> [RECORDS FOR THE EXERCISE]
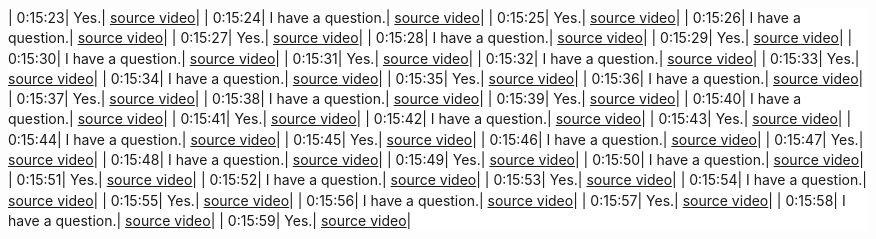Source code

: | 0:15:23| Yes.| [source video](https://archive.org/details/citycouncil070828?start=923)|
| 0:15:24| I have a question.| [source video](https://archive.org/details/citycouncil070828?start=924)|
| 0:15:25| Yes.| [source video](https://archive.org/details/citycouncil070828?start=925)|
| 0:15:26| I have a question.| [source video](https://archive.org/details/citycouncil070828?start=926)|
| 0:15:27| Yes.| [source video](https://archive.org/details/citycouncil070828?start=927)|
| 0:15:28| I have a question.| [source video](https://archive.org/details/citycouncil070828?start=928)|
| 0:15:29| Yes.| [source video](https://archive.org/details/citycouncil070828?start=929)|
| 0:15:30| I have a question.| [source video](https://archive.org/details/citycouncil070828?start=930)|
| 0:15:31| Yes.| [source video](https://archive.org/details/citycouncil070828?start=931)|
| 0:15:32| I have a question.| [source video](https://archive.org/details/citycouncil070828?start=932)|
| 0:15:33| Yes.| [source video](https://archive.org/details/citycouncil070828?start=933)|
| 0:15:34| I have a question.| [source video](https://archive.org/details/citycouncil070828?start=934)|
| 0:15:35| Yes.| [source video](https://archive.org/details/citycouncil070828?start=935)|
| 0:15:36| I have a question.| [source video](https://archive.org/details/citycouncil070828?start=936)|
| 0:15:37| Yes.| [source video](https://archive.org/details/citycouncil070828?start=937)|
| 0:15:38| I have a question.| [source video](https://archive.org/details/citycouncil070828?start=938)|
| 0:15:39| Yes.| [source video](https://archive.org/details/citycouncil070828?start=939)|
| 0:15:40| I have a question.| [source video](https://archive.org/details/citycouncil070828?start=940)|
| 0:15:41| Yes.| [source video](https://archive.org/details/citycouncil070828?start=941)|
| 0:15:42| I have a question.| [source video](https://archive.org/details/citycouncil070828?start=942)|
| 0:15:43| Yes.| [source video](https://archive.org/details/citycouncil070828?start=943)|
| 0:15:44| I have a question.| [source video](https://archive.org/details/citycouncil070828?start=944)|
| 0:15:45| Yes.| [source video](https://archive.org/details/citycouncil070828?start=945)|
| 0:15:46| I have a question.| [source video](https://archive.org/details/citycouncil070828?start=946)|
| 0:15:47| Yes.| [source video](https://archive.org/details/citycouncil070828?start=947)|
| 0:15:48| I have a question.| [source video](https://archive.org/details/citycouncil070828?start=948)|
| 0:15:49| Yes.| [source video](https://archive.org/details/citycouncil070828?start=949)|
| 0:15:50| I have a question.| [source video](https://archive.org/details/citycouncil070828?start=950)|
| 0:15:51| Yes.| [source video](https://archive.org/details/citycouncil070828?start=951)|
| 0:15:52| I have a question.| [source video](https://archive.org/details/citycouncil070828?start=952)|
| 0:15:53| Yes.| [source video](https://archive.org/details/citycouncil070828?start=953)|
| 0:15:54| I have a question.| [source video](https://archive.org/details/citycouncil070828?start=954)|
| 0:15:55| Yes.| [source video](https://archive.org/details/citycouncil070828?start=955)|
| 0:15:56| I have a question.| [source video](https://archive.org/details/citycouncil070828?start=956)|
| 0:15:57| Yes.| [source video](https://archive.org/details/citycouncil070828?start=957)|
| 0:15:58| I have a question.| [source video](https://archive.org/details/citycouncil070828?start=958)|
| 0:15:59| Yes.| [source video](https://archive.org/details/citycouncil070828?start=959)|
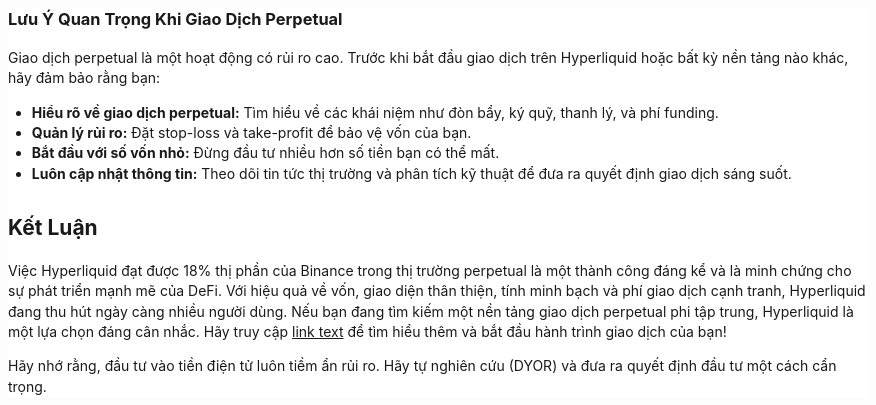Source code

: 

### Lưu Ý Quan Trọng Khi Giao Dịch Perpetual

Giao dịch perpetual là một hoạt động có rủi ro cao. Trước khi bắt đầu giao dịch trên Hyperliquid hoặc bất kỳ nền tảng nào khác, hãy đảm bảo rằng bạn:

*   **Hiểu rõ về giao dịch perpetual:** Tìm hiểu về các khái niệm như đòn bẩy, ký quỹ, thanh lý, và phí funding.
*   **Quản lý rủi ro:** Đặt stop-loss và take-profit để bảo vệ vốn của bạn.
*   **Bắt đầu với số vốn nhỏ:** Đừng đầu tư nhiều hơn số tiền bạn có thể mất.
*   **Luôn cập nhật thông tin:** Theo dõi tin tức thị trường và phân tích kỹ thuật để đưa ra quyết định giao dịch sáng suốt.

## Kết Luận

Việc Hyperliquid đạt được 18% thị phần của Binance trong thị trường perpetual là một thành công đáng kể và là minh chứng cho sự phát triển mạnh mẽ của DeFi. Với hiệu quả về vốn, giao diện thân thiện, tính minh bạch và phí giao dịch cạnh tranh, Hyperliquid đang thu hút ngày càng nhiều người dùng. Nếu bạn đang tìm kiếm một nền tảng giao dịch perpetual phi tập trung, Hyperliquid là một lựa chọn đáng cân nhắc. Hãy truy cập [link text](https://app.hyperliquid.xyz/join/VN84) để tìm hiểu thêm và bắt đầu hành trình giao dịch của bạn!

Hãy nhớ rằng, đầu tư vào tiền điện tử luôn tiềm ẩn rủi ro. Hãy tự nghiên cứu (DYOR) và đưa ra quyết định đầu tư một cách cẩn trọng.
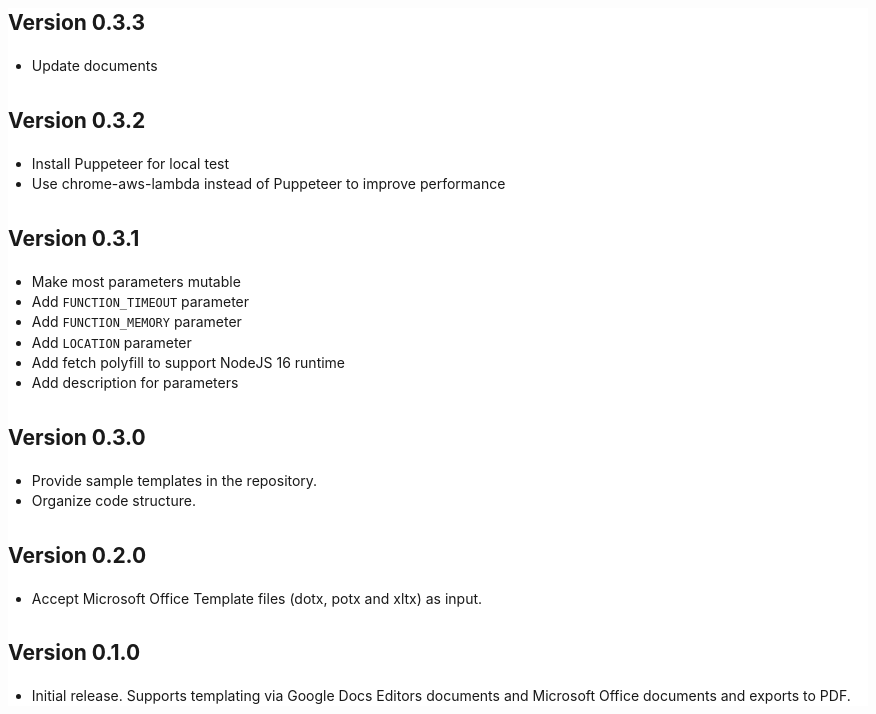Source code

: ## Version 0.3.3

- Update documents

## Version 0.3.2

- Install Puppeteer for local test
- Use chrome-aws-lambda instead of Puppeteer to improve performance

## Version 0.3.1

- Make most parameters mutable
- Add `FUNCTION_TIMEOUT` parameter
- Add `FUNCTION_MEMORY` parameter
- Add `LOCATION` parameter
- Add fetch polyfill to support NodeJS 16 runtime
- Add description for parameters

## Version 0.3.0

- Provide sample templates in the repository.
- Organize code structure.

## Version 0.2.0

- Accept Microsoft Office Template files (dotx, potx and xltx) as input.

## Version 0.1.0

- Initial release. Supports templating via Google Docs Editors documents and Microsoft Office documents and exports to PDF.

> [DIRECTIONS FOR THIS TASK] Reproduce verbatim the lines of the data beginning at the line that contains "- Update documents" and ending after the line that contains "## Version 0.1.0".

> [OUTPUT FOR THIS TASK]
- Update documents

## Version 0.3.2

- Install Puppeteer for local test
- Use chrome-aws-lambda instead of Puppeteer to improve performance

## Version 0.3.1

- Make most parameters mutable
- Add `FUNCTION_TIMEOUT` parameter
- Add `FUNCTION_MEMORY` parameter
- Add `LOCATION` parameter
- Add fetch polyfill to support NodeJS 16 runtime
- Add description for parameters

## Version 0.3.0

- Provide sample templates in the repository.
- Organize code structure.

## Version 0.2.0

- Accept Microsoft Office Template files (dotx, potx and xltx) as input.

## Version 0.1.0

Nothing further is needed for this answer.